In the end we survived and thrived, although we always believed we were less well off than our city cousins.
In reality, both families had their own struggles to feed and clothe children. But neither of our families were poor, we just had access to different things.
On the farm we often do not see or know the struggle of those who live in the city. Not until I lived in the town did I realize how it was to feel like something deep and meaningful was truly missing. I could not just pull a carrot or walk down to one of my three previous freezers for a tenderloin. I felt cramped and disconnected from my very roots — the roots that fed me.
We must consider consumers when we grow, prepare and present products. Today, many urban families on limited income still default to noodles and ketchup. How can we in food production, as part of the whole of society encourage and supply an affordable and nutritious diet? And, what does that look like?
Would a strong domestic food policy drive commodity prices down or could we open a domestic market that has a long runway and is affordable to all without jeopardizing the livelihood of farmers?
Is access to balanced and culturally appropriate nutrition tied to wage parity, infrastructure, income, location, class, mobility or education? I would argue that it is all of the above.

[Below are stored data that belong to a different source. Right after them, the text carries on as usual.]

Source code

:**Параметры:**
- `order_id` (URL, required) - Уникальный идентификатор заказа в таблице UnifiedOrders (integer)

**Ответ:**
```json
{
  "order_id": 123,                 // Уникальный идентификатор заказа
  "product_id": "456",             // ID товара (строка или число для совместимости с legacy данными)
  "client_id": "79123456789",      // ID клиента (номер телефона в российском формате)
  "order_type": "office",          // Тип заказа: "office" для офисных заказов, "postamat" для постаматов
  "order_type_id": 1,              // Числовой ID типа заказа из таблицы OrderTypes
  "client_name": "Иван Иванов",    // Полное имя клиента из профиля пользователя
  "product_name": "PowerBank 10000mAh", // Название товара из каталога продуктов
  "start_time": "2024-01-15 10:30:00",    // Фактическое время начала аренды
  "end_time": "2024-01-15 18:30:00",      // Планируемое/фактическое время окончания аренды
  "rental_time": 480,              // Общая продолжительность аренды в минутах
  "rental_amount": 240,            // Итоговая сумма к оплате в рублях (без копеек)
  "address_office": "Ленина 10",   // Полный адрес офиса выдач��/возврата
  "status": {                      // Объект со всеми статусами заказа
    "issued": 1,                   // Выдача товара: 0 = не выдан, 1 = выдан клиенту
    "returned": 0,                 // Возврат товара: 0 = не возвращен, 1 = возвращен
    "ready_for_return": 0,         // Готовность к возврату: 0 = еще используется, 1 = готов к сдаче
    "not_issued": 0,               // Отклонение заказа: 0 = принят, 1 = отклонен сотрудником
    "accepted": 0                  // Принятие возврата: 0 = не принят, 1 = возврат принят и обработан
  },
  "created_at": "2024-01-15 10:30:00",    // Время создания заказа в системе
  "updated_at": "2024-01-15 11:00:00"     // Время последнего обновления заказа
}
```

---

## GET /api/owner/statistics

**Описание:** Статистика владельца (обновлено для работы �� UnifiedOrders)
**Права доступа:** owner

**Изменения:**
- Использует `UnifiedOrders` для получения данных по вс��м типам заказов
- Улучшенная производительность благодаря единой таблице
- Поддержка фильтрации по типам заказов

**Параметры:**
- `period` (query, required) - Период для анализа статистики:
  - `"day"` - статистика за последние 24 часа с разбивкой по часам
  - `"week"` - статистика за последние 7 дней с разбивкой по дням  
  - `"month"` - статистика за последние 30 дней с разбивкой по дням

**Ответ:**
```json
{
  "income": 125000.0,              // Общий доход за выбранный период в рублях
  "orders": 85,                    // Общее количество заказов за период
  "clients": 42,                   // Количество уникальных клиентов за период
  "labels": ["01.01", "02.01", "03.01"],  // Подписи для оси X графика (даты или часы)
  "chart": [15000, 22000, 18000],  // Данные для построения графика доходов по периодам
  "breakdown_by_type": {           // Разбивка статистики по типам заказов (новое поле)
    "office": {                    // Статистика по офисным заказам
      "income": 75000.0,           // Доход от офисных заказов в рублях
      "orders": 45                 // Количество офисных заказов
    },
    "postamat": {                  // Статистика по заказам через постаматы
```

Food security is really the access to nutritious and appropriate food regardless of the extenuating circumstances. That means meeting dietary and cultural needs, and also having kids eat what their parents are familiar with and actually know how to cook.
It never ceases to amaze me that there are no recipes with food. A young person raised on ketchup may not know the taste or benefit of a tomato, prepared with a pepper, a slice of carrot and a protein with a touch of basil that is served on a potato. Nor can they know if they are not taught at home, at school, in the community or by industry.
And here is where the industry of agriculture might want to start — with educating children and young adults on how to make meals that can be prepared easily and on a budget.
It takes a special social media presence to teach and that is where agriculture may have fallen short. We simply cannot underestimate the intelligence of a child or not consider their role in our industry as working adults.
It starts with understanding the role of agriculture in ensuring food is both available and affordable. Those beginnings are not in competing at the shelf between commodities but with a Canadian wage parity policy and investment in a fully functioning delivery infrastructure. Primarily, people need to be able to access and afford food. With Canada’s food-insecure population jumping to 14.6 per cent that translates into one in seven persons, who perhaps live on noodles and ketchup.
I think of the outdoor industry and the military that depend on high-nutrition packaged meals. Investing in technology to do further processing of fresh food, such as freeze-drying, reduces waste and makes nutrition available — although not yet affordable. We have the power to change that.
It is a long runway to change habits, to inform, to create and to invest in new technology. But the taxi is always longer than the takeoff. So perhaps as an industry that is foundational to the future of food, we might want to look a little higher than noodles and ketchup toward a future of food security for all.